- Born: Monica Astrid Stensdotter 20 May 1939 Hedvig Eleonora and Oscar Parish
- Died: 2 July 2020 (aged 81) Kalmar domkyrkodistrikt
- Education: Konstfack,
- Occupations: Designer, fashion designer, glass artist, jewelry designer
- Spouse: Adam Backström
- Partner: Erik Höglund
- Children: Erika Höglund
- Mother: Astrid Sampe
- [edit on Wikidata]

= Monica Backström =

Swedish glass artist and designer (1939–2020)

Monica Astrid Stensdotter Backström (20 May 1939 – 2 July 2020) was a Swedish artist and designer. She is known primarily for her works in glass.

== Life and work ==
Backström was the daughter of textile designer Astrid Sampe and Sten Hultberg, who worked in advertising and then started a textile business.
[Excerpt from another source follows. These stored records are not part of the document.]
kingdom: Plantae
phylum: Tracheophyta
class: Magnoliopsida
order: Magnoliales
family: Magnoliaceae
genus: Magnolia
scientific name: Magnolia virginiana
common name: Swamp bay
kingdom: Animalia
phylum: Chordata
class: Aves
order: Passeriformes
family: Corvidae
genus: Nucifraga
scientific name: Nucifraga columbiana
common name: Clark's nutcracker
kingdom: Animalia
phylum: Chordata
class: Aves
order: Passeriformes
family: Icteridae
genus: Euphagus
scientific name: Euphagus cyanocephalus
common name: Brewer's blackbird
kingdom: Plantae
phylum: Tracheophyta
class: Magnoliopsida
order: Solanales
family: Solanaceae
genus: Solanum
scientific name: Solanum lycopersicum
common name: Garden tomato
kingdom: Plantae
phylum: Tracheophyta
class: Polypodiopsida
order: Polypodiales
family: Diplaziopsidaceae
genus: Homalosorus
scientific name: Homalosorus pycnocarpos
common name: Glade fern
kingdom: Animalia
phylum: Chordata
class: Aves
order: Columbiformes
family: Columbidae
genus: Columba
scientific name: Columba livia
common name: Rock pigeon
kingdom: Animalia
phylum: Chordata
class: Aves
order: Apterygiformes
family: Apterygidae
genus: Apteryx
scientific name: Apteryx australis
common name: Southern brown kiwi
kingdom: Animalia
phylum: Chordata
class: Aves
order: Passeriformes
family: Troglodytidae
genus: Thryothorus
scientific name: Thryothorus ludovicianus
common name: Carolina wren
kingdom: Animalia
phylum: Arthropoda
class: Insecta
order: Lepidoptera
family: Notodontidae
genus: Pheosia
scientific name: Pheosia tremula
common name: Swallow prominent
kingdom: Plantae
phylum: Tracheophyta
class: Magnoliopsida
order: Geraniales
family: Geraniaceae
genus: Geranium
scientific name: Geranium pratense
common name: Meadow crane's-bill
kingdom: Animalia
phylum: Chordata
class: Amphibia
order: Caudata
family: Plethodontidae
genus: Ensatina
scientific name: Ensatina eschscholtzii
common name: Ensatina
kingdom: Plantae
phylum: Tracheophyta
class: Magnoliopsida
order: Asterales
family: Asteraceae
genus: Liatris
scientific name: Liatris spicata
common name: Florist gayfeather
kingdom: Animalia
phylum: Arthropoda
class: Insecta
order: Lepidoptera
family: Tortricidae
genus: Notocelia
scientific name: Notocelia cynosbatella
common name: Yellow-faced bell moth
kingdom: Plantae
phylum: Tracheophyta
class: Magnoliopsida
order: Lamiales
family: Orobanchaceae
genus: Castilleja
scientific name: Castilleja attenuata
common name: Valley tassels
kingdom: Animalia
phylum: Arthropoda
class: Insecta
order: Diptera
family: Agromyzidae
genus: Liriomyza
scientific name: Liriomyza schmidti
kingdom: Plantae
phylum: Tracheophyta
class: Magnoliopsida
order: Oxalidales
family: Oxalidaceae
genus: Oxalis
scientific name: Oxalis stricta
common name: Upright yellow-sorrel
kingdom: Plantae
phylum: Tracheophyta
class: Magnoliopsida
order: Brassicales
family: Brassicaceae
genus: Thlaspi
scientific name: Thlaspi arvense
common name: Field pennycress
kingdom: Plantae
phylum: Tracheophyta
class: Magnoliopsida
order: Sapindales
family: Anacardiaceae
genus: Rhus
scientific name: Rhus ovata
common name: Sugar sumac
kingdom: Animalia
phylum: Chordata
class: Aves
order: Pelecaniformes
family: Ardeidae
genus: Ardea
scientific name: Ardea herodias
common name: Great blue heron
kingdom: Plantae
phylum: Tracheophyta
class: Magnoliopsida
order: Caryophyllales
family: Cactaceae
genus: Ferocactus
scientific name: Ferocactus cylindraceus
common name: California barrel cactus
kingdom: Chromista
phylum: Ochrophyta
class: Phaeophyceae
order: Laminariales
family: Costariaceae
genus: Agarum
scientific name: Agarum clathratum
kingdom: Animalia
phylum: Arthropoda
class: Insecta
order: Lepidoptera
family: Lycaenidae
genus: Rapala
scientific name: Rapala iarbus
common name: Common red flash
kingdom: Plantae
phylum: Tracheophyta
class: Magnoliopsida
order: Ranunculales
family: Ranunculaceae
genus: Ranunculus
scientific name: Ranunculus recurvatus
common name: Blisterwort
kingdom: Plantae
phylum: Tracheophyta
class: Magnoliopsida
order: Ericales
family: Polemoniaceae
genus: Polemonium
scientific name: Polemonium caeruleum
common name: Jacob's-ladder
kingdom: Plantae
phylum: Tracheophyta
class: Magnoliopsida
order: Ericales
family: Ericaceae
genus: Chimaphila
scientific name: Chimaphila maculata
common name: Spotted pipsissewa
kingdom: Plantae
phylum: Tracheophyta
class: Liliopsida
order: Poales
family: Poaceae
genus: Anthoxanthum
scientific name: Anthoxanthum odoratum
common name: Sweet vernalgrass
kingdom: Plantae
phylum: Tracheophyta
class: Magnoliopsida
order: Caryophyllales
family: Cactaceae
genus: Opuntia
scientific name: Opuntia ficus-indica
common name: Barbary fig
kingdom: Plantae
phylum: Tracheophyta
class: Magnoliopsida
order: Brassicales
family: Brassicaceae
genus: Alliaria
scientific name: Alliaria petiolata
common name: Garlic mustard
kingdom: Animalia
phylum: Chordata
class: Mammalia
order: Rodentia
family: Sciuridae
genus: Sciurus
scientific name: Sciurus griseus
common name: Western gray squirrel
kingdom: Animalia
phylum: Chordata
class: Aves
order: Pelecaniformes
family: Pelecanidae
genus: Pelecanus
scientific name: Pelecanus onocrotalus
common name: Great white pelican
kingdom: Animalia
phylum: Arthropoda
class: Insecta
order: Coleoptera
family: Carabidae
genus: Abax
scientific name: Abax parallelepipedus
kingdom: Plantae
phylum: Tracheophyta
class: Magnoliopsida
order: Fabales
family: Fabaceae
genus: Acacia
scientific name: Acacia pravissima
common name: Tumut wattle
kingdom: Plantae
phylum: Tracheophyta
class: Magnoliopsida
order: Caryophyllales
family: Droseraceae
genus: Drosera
She studied at the Konstfack and Högre konstindustriella skolan from 1959 to 1964.

In 1965 she won a competition that was arranged for the 100th anniversary of Kosta Glasbruk (a Swedish glassworks now known as Kosta Boda), which led to her employment as a glass designer at the company. She went on to work for Kosta for forty years. In the late 1960s and 1970s, she also designed, clothing, jewellery, furniture, and household objects, made public artworks, and collaborated with artists and designers such as Erik Höglund, Ulrica Hydman Vallien, Bertil Vallien, Ann Wolff, and Göran Wärff.

In Scandinavia, her work has been exhibited at or is held in the Kalmar Art Museum, Nationalmuseum, and the Röhsska Museum amongst other galleries and institutions; elsewhere in Europe, pieces by Backström are in the collection of the Victoria and Albert Museum in London, Museum Boijmans Van Beuningen and the Stedelijk Museum in the Netherlands; as well as in collections in the United States and Japan.

== Personal life ==
She was married to the architect Adam Backström from 1961 to 1965. Their marriage ended in divorce. From 1968 to 1972 she lived with the artist Erik Höglund, with whom she had a daughter, Erika Höglund (born 1971), who is also an artist.